Researchers at The John A. Burns School of Medicine (JABSOM), University of Hawai`i Mānoa have found the MD shortage statewide is worsening. Our state is an estimated 747 physicians short of the number we should have currently treating patients, based on Hawai`i’s population. There are currently 2,894 physicians practicing in Hawai`i. One third of them are 55 or older, approaching retirement. The shortage of 747 MDs statewide is expected to increase to a deficit of 1,448 physicians by 2020, only seven years from now. Hawai`i’s population as a whole is aging at one of the highest rates in the nation, which means the doctor deficit is increasing at the same time that patients’ need for health care from age-related illnesses will become more acute.
A growing problem
The latest estimated supply and shortage numbers, by county:
O`ahu’s 2013 supply: 2127 MDs; Current need/demand is 2494
Hawai`i’s 2013 supply is 336 MDs; Current need/demand is 530
Kaua`i’s 2013 supply is 130 MDs; Current need/demand is 199
Maui’s 2013 supply is 301 MDs; Current need/demand is 418
“A local solution is the only answer”
“The University of Hawai`i medical school is overwhelmingly the major source of physicians for our state, both through our education of MD students (90% of whom are Hawai`i residents) and our Hawai`i Residency Programs, where our faculty oversee the training of more than 240 MDs while they work to obtain licensure or board certification,” said Dr. Jerris Hedges, JABSOM Dean. “These MDs in Residency and Fellowship training are actually employed at our partner health care training institutions helping to treat patients,” Dr. Hedges explained. “Meeting the crisis in the Hawai`i health care workforce is going to have to be a local solution,” said Dr. Hedges. “We are grateful for the foresight of Hawai`i’s leaders who nearly 50 years ago established Hawai`i’s medical school and continue to support us. Their leadership in this area is a daily source of inspiration to many of us.”
About the Workforce Assessment:
The Hawai`i Physician Workforce Assessment, supported by the Hawai`i State Legislature, surveys doctors at the time of each physician’s licensure (every 2 years) and is funded by a $60 fee attached to that license. The assessment reports annually to the Legislature about where physicians are practicing, what their specialty and age is, and whether they accept Medicare and Medicaid patients. The project this year launched an on-line database to advertise physician openings in Hawai`i, at MD JOBS IN HAWAI`I.
The workforce team, JABSOM’s AREA HEALTH EDUCATION CENTER (AHEC) also launched the State’s first-ever Education Loan Repayment Program last year, helping MDs, nurse practitioners and other health care providers repay their educational loans if they commit to serve at least two years treating patients in a rural setting (where health care workforce shortages are acute). Funded by the U.S. Affordable Care Act and gifts from The Queen’s Medical Center, HMSA and Aloha Care, the Loan Repayment Program was also considered by lawmakers this session for some state funding, which would allow it to attract and retain more health care workers. Although the lawmakers did not choose to fund the loan repayment program this session because of other spending priorities, JABSOM hopes they will revisit the issue next year.
Third Annual Physician Shortage Conference
A conference sponsored by JABSOM’s Physician Workforce Assessment team on April 20, at the Hilton Hawaiian Village, emphasized how Hawai`i can maximize the benefits of changes created by the Affordable Care Act and how we can make Hawai`i an ideal place to practice medicine. Topics included the Patient Centered Medical Home, care coordination, telemedicine, and working as part of an interprofessional medical care team. In addition, the team provided education on local payment reforms and the new Medical Inquiry and Conciliation Panel.

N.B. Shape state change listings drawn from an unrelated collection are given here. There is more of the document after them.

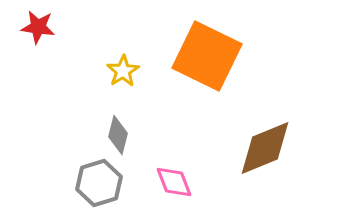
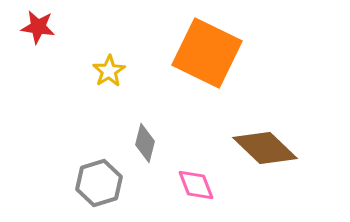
orange square: moved 3 px up
yellow star: moved 14 px left
gray diamond: moved 27 px right, 8 px down
brown diamond: rotated 66 degrees clockwise
pink diamond: moved 22 px right, 3 px down
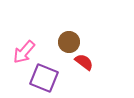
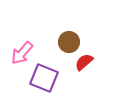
pink arrow: moved 2 px left, 1 px down
red semicircle: rotated 78 degrees counterclockwise
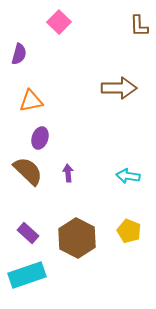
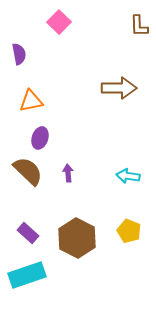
purple semicircle: rotated 25 degrees counterclockwise
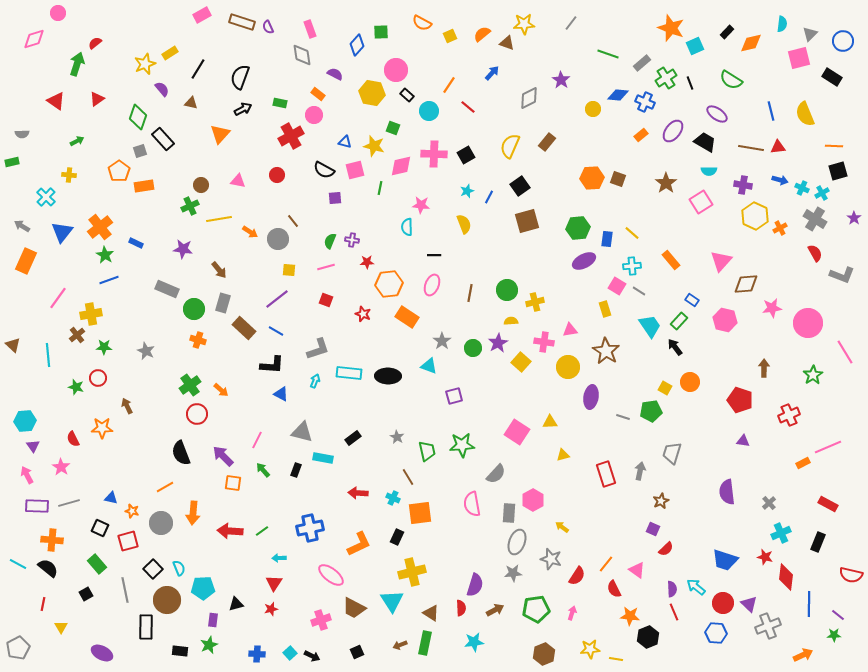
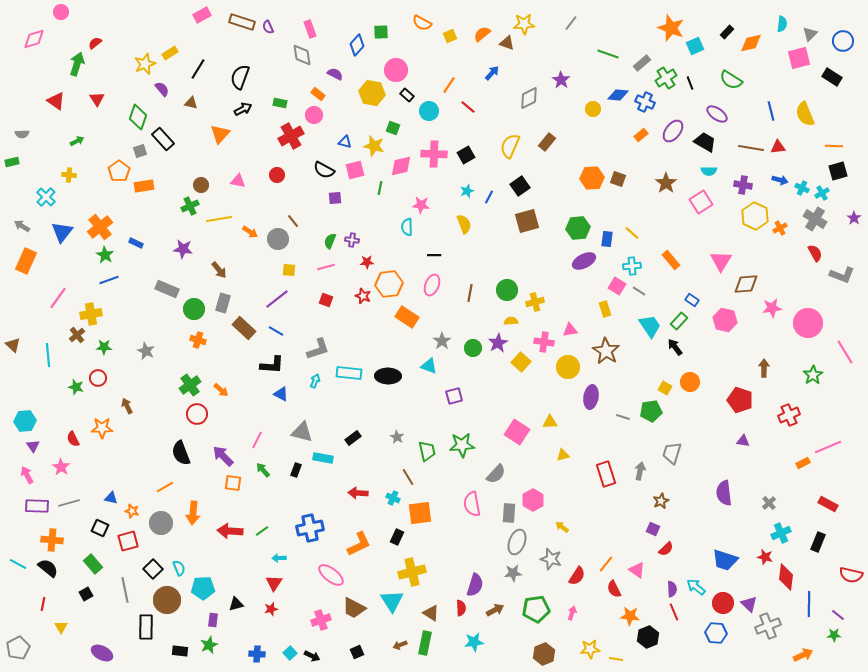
pink circle at (58, 13): moved 3 px right, 1 px up
red triangle at (97, 99): rotated 28 degrees counterclockwise
pink triangle at (721, 261): rotated 10 degrees counterclockwise
red star at (363, 314): moved 18 px up
purple semicircle at (727, 492): moved 3 px left, 1 px down
green rectangle at (97, 564): moved 4 px left
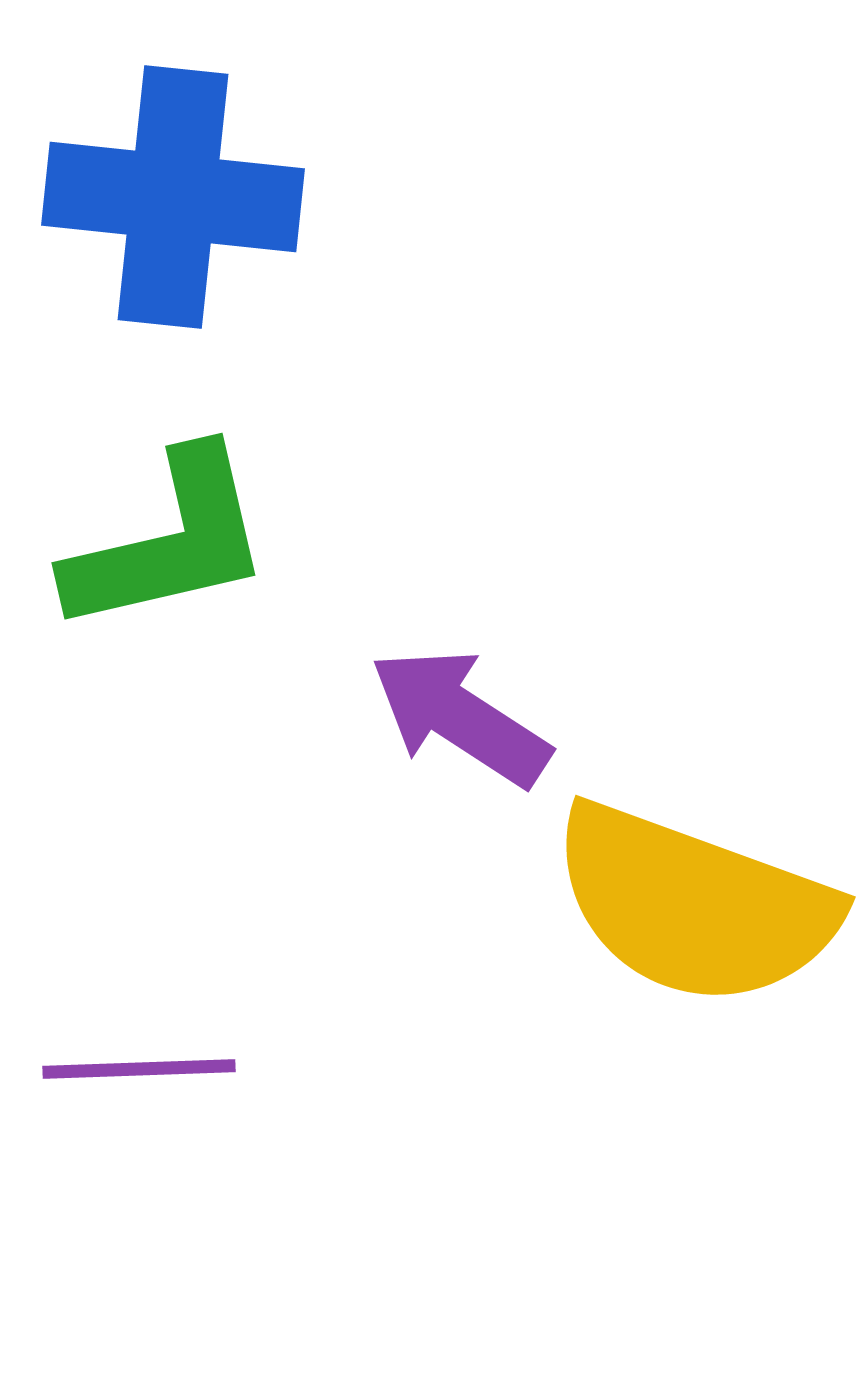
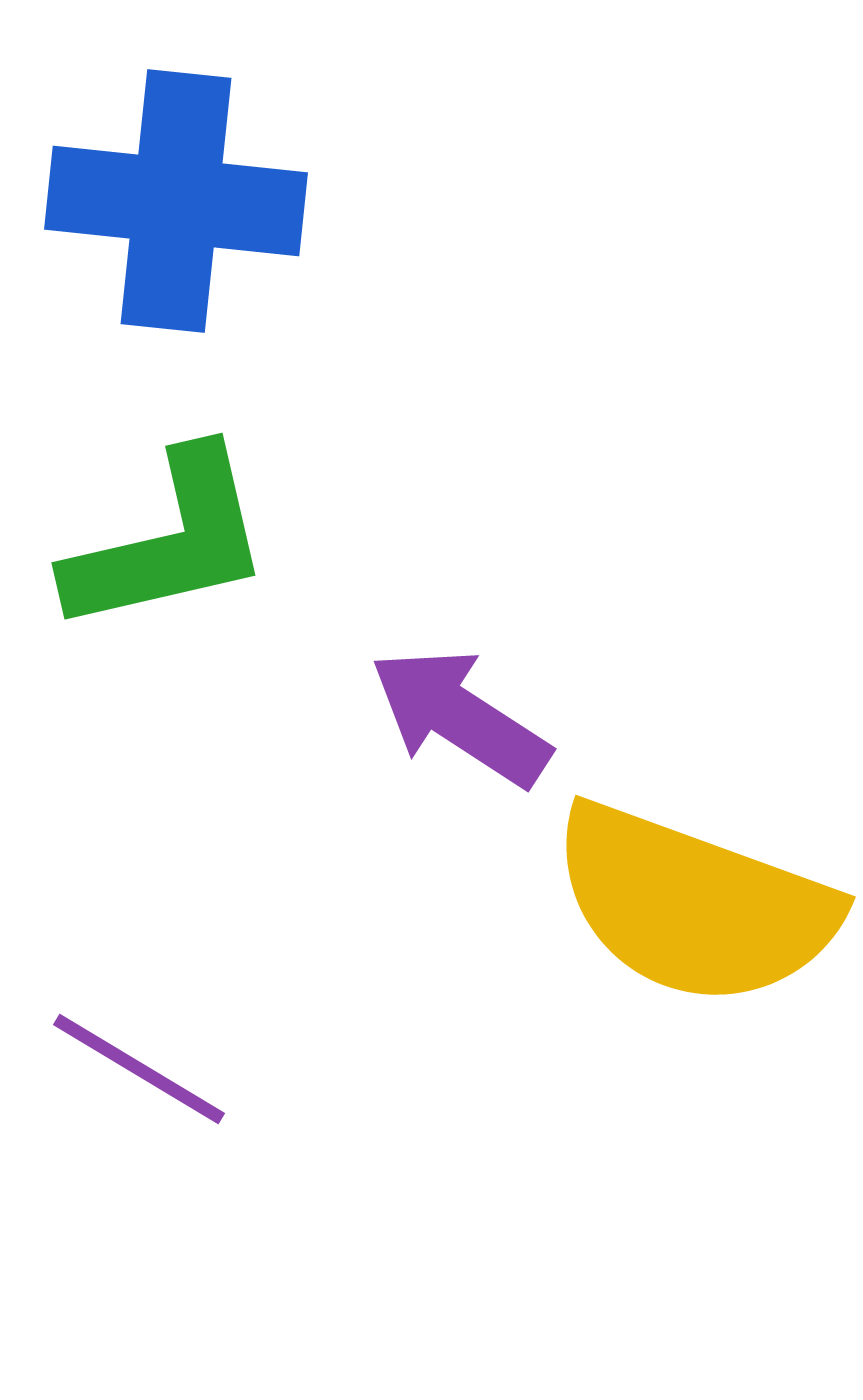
blue cross: moved 3 px right, 4 px down
purple line: rotated 33 degrees clockwise
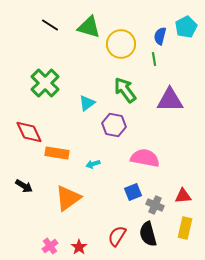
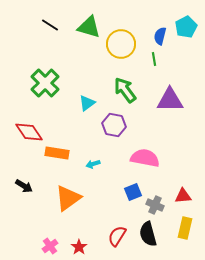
red diamond: rotated 8 degrees counterclockwise
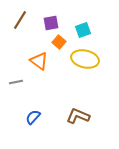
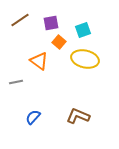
brown line: rotated 24 degrees clockwise
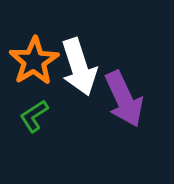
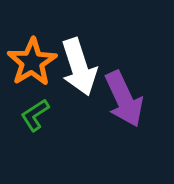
orange star: moved 2 px left, 1 px down
green L-shape: moved 1 px right, 1 px up
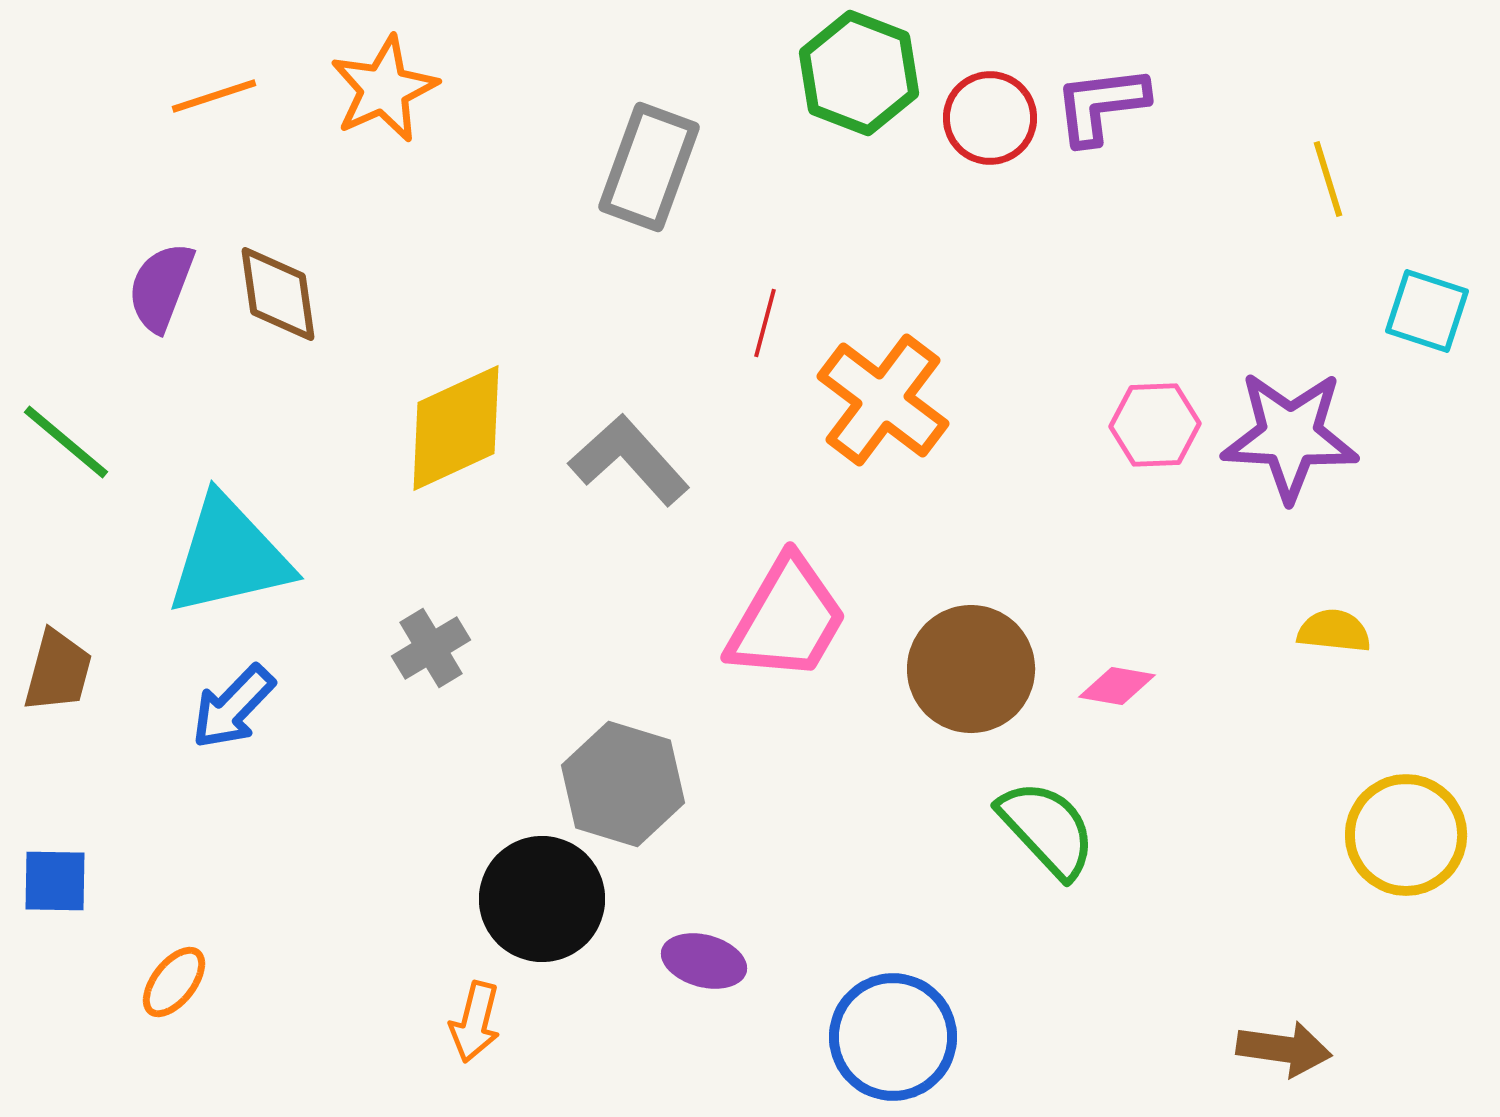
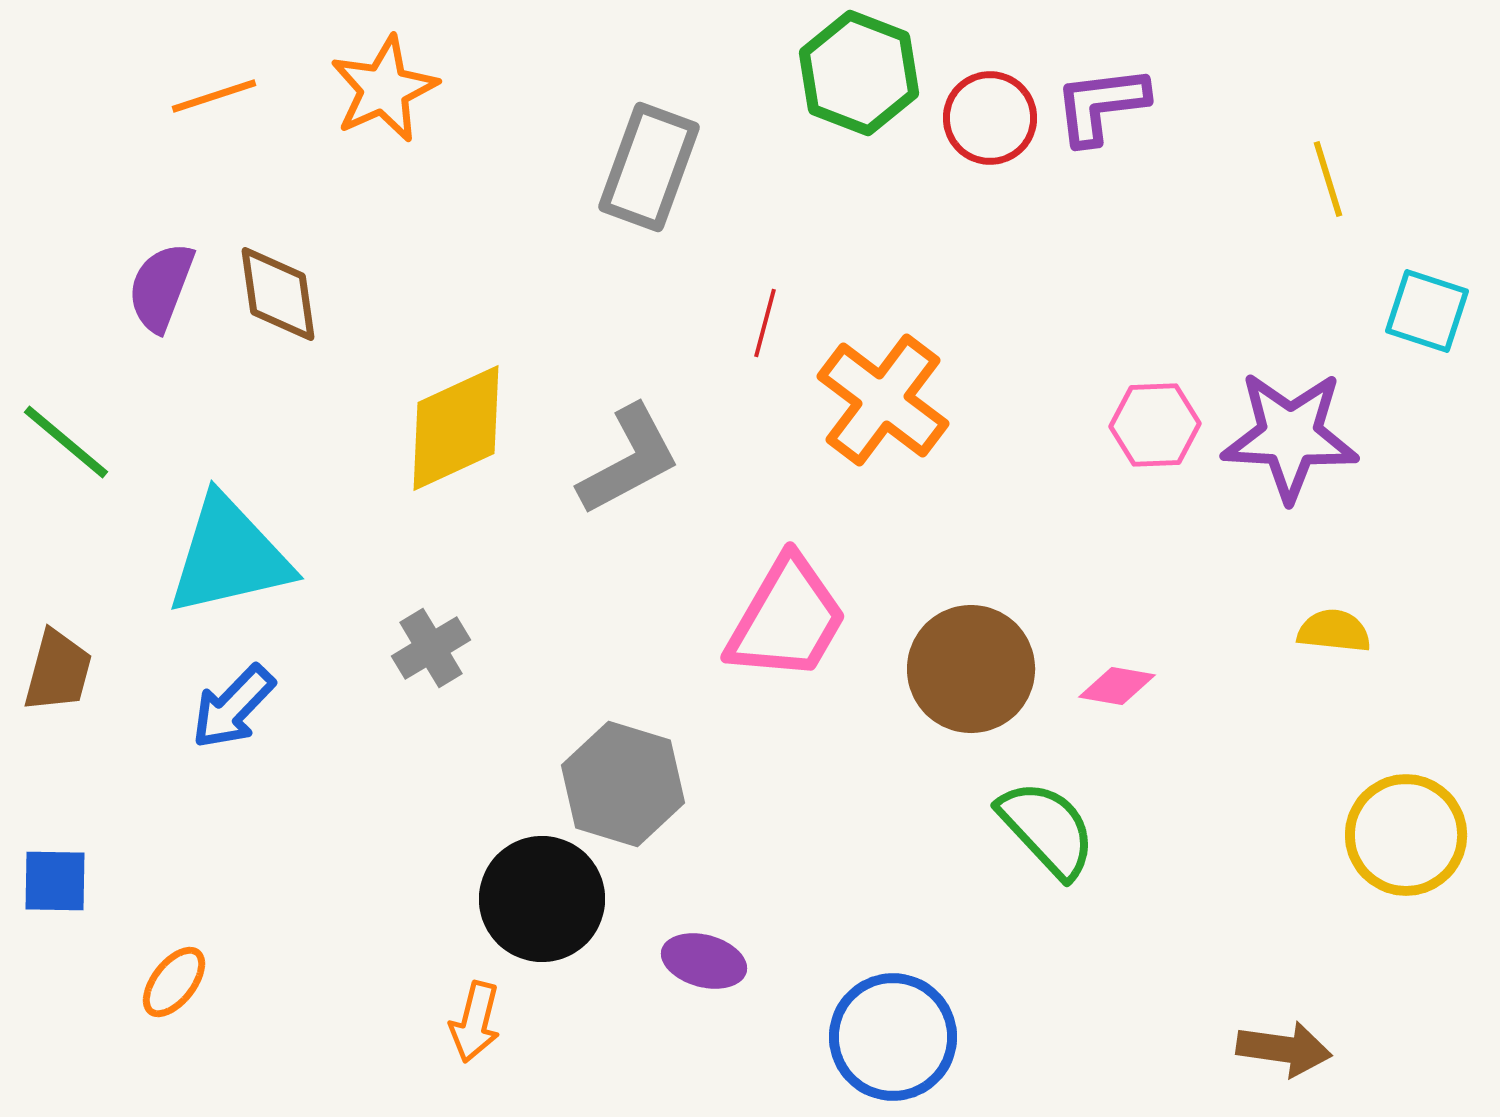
gray L-shape: rotated 104 degrees clockwise
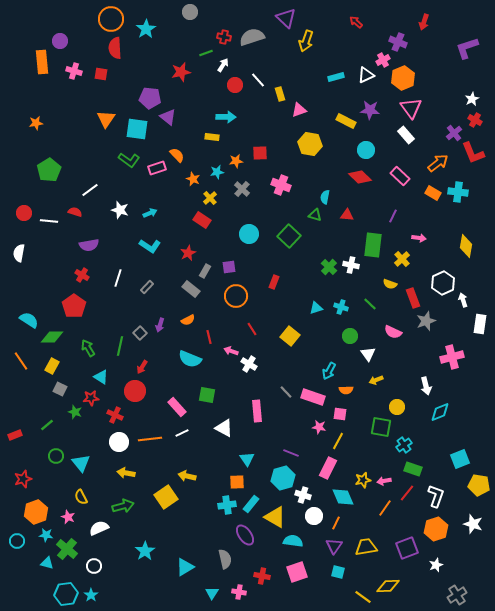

The keynote speakers were Dr. Len Nichols, Center for Health Policy Research and Ethics and Carl W. Taylor, Executive Director Fraser Institute for Health Research. Other topics of the conference included: Addressing Interprofessional Teamwork Models that work, Telehealth solutions for Hawai`i, Hawai`i Specific Solutions to Improve Your Bottom Line and Medical Malpractice Changes in Hawai`i – Demystifying the Medical Inquiry and Conciliation Panel Experience.
The Hawai`i Consortium for Continuing Medical Education (HCCME) is accredited by the Accreditation Council for Continuing medical Education (ACCME) to provide continuing Medical education for physicians.
The John A. Burns School of Medicine (JABSOM), named for a visionary governor, was established in 1965 and has trained more than 4,500 medical doctors through its MD or residency program. Half of Hawai‘i’s practicing physicians are faculty or graduates of JABSOM or its Hawai‘i Residency Programs. Annually, we have more than 450 students, and an additional 240 post-MD trainees. In addition to medicine, we also confer degrees in Biomedical Sciences, Public Health, Medical Technology and Communication Sciences and Disorders. Pictured is Ashley Marumoto, 2nd year JABSOM medical student, monitoring a geriatrics patient.